«Дорогая Лиза!
Обращаюсь к тебе так, потому что ты действительно очень дорога мне. Сначала я обратил внимание только на твою красоту, потом на характер, потом на ум. Потом мне стало ясно, что ты самая прикольная девчонка в нашем классе, в нашей школе, в нашем городе… Понял, что хочу быть с тобой и больше ни с кем. Короче, влюбился. Ты это знаешь.
Почему же я обманывал тебя? Наверное, от трусости. Или от неуверенности в себе. Настя рассказала всем, что ты общаешься с французскими парнями на сайте знакомств, что собираешься найти себе иностранца и, если удастся, уехать в Париж навсегда. Я не мог допустить этого! Не мог достать тебя в другой стране иначе, как по Сети, и не мог не воспользоваться тем, что показалось мне отличным шансом.

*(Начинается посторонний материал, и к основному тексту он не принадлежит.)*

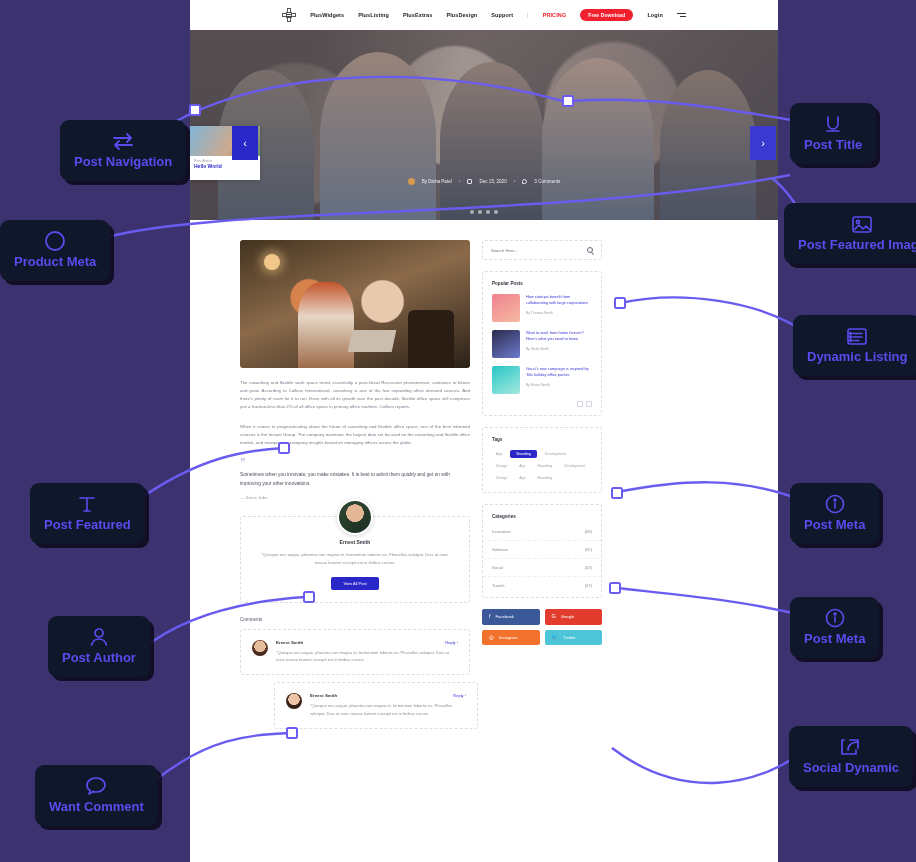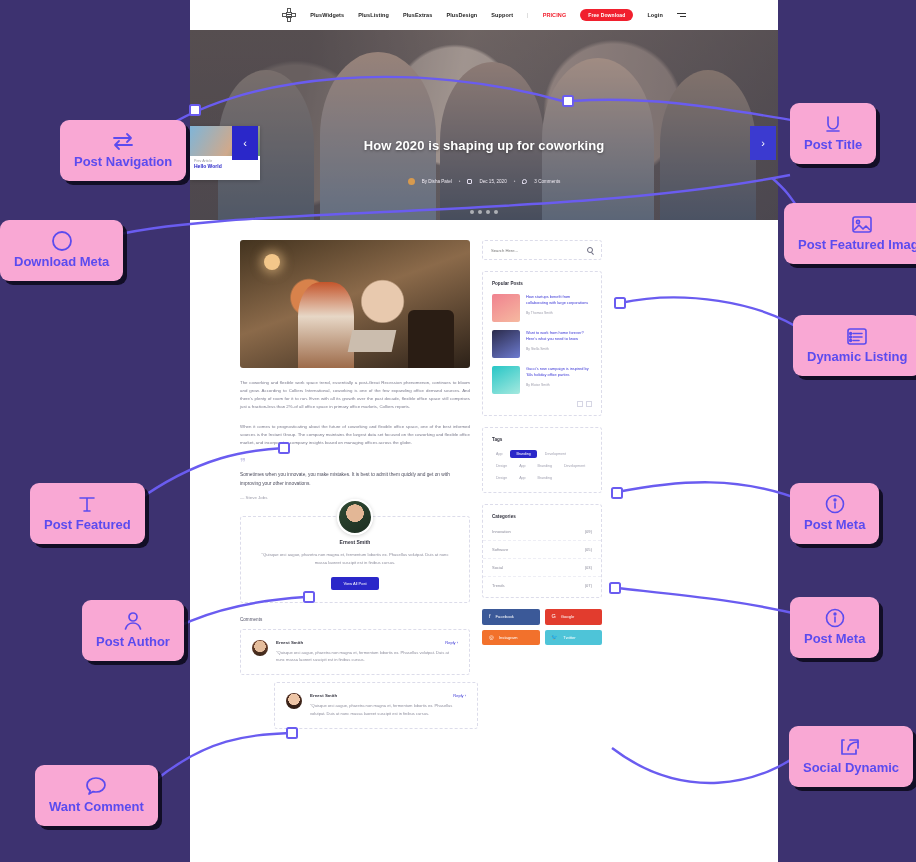--- a/index.html
+++ b/index.html
@@ -181,21 +181,21 @@
 
   .socials { display:grid; grid-template-columns:1fr 1fr; gap:5px; margin-top:11px; }
   .soc { border-radius:2px; color:#fff; font-size:4.2px; display:flex;
          align-items:center; gap:5px; padding:5px 7px; cursor:pointer; }
   .soc .g { font-size:5.5px; line-height:1; }
   .fb{ background:#3b5998; } .gg{ background:#e23c2e; }
   .ig{ background:#f2712c; } .tw{ background:#4ec4d8; }
 
   
   .callout {
-    position:absolute; background:#f9a8d4; border-radius:9px;
+    position:absolute; background:#0f172a; border-radius:9px;
     box-shadow:4px 4px 0 rgba(10,8,25,.85);
     padding:10px 14px 12px; text-align:center; z-index:6;
   }
   .callout .ic { color:#5b4bef; height:22px; display:flex; align-items:center; justify-content:center; }
   .callout .tx { color:#5b4bef; font-size:13px; font-weight:bold; white-space:nowrap; margin-top:2px; }
   svg.wires { position:absolute; left:0; top:0; width:916px; height:862px; z-index:5; pointer-events:none; }
 </style>
 </head>
 <body>
 
@@ -228,21 +228,20 @@
 
   <div class="hero">
     <div class="band"></div>
     <div class="person p1"></div>
     <div class="person p2"></div>
     <div class="person p3"></div>
     <div class="person p4"></div>
     <div class="person p5"></div>
     <div class="hero-veil"></div>
 
-    <div class="hero-title">How 2020 is shaping up for coworking</div>
 
     <div class="hero-meta">
       <span class="av"></span>
       <span>By Disha Patel</span>
       <span class="dot">•</span>
       <span class="mi"></span>
       <span>Dec 15, 2020</span>
       <span class="dot">•</span>
       <span class="mc"></span>
       <span>3 Comments</span>
@@ -453,33 +452,33 @@
   </div>
   <div class="tx">Post Navigation</div>
 </div>
 
 <div class="callout" style="left:0px; top:220px;">
   <div class="ic">
     <svg width="22" height="22" viewBox="0 0 22 22" fill="none" stroke="#5b4bef" stroke-width="1.8">
         <circle cx="11" cy="11" r="9"></circle>
       </svg>
   </div>
-  <div class="tx">Download Meta</div>
+  <div class="tx">Product Meta</div>
 </div>
 
 <div class="callout" style="left:30px; top:483px;">
   <div class="ic">
     <svg width="22" height="22" viewBox="0 0 22 22" fill="none" stroke="#5b4bef" stroke-width="1.6" stroke-linecap="round">
       <path d="M4 5h14M11 5v13M8 18h6"></path>
     </svg>
   </div>
   <div class="tx">Post Featured</div>
 </div>
 
-<div class="callout" style="left:48px; top:600px;margin-left:34px;">
+<div class="callout" style="left:48px; top:616px;">
   <div class="ic">
     <svg width="22" height="22" viewBox="0 0 22 22" fill="none" stroke="#5b4bef" stroke-width="1.7" stroke-linecap="round">
       <circle cx="11" cy="7" r="4"></circle>
         <path d="M3.5 19c1.2-4 4.2-6 7.5-6s6.3 2 7.5 6"></path>
     </svg>
   </div>
   <div class="tx">Post Author</div>
 </div>
 
 <div class="callout" style="left:35px; top:765px;">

Я надеялся, что под маской француза ты взглянешь на меня иначе. И мне показалось, что это произошло. Я и мечтать не мог, что наше общение окажется таким интересным, таким душевным!
Когда мы переписывались, мне казалось, что я не так уж и сильно обманываю тебя. Я писал про то, что думаю. Я поддерживал те темы, которые мне действительно интересны. Я не взял чужое имя, а просто перевел свое: ведь Жан-Батист — это Иоанн Креститель, а у меня именины как раз в его день. Я не послал тебе фотку какого-то киноактера или случайного человека из Интернета. Я взял портрет брата, поскольку похож на него. И, говоря о чувствах к тебе, я тоже не врал.
Наверное, надо было раскрыться раньше. Подойти к тебе и признаться во всем, как только ты приехала. Или даже раньше рассказать. Но я боялся — именно того, что сейчас случилось. Я сам не знал, как выпутаться из этой ловушки. И теперь я не знаю, что делать, кроме как попросить у тебя прощения.
Лиза, прости меня, пожалуйста!
Все, что я сделал, произошло только потому, что я очень хотел, чтобы ты была моей девушкой.
Ваня».
На письмо я не ответила.
Эпилог
Прошло несколько дней. Я по-прежнему злилась на Ваню и в классе, встречая его, притворялась, что мы не знакомы, и не здоровалась. Он тоже не предпринимал новых попыток к примирению, и это убеждало меня в том, что со Смородинским не следует иметь ничего общего. В классе о своем дурацком интернет-романе я никому не сказала, Ваня тоже держал язык за зубами, так что сведения о нашей переписке, к счастью, не распространились. Правда, в какой-то момент ребята обратили внимание на то, что мы демонстративно не разговариваем друг с другом, и стали строить домыслы на этот счет. Но уже к концу января им это надоело, и на нашу со Смородинским вражду перестали обращать внимание.
Настал февраль. Учеба и увлечения отвлекли меня от истории с Жан-Батистом. Я не то чтобы простила Ваню, а просто перестала о нем думать. Ну, почти.
В марте у меня появился новый ухажер из одиннадцатого класса. Мы часто проводили время вместе, ходили в кино, ждали тепла и строили планы на лето. Правда, уже к концу месяца я поняла, что мы разные люди и что все общие темы, на которые мы могли говорить, стремительно подходят к концу.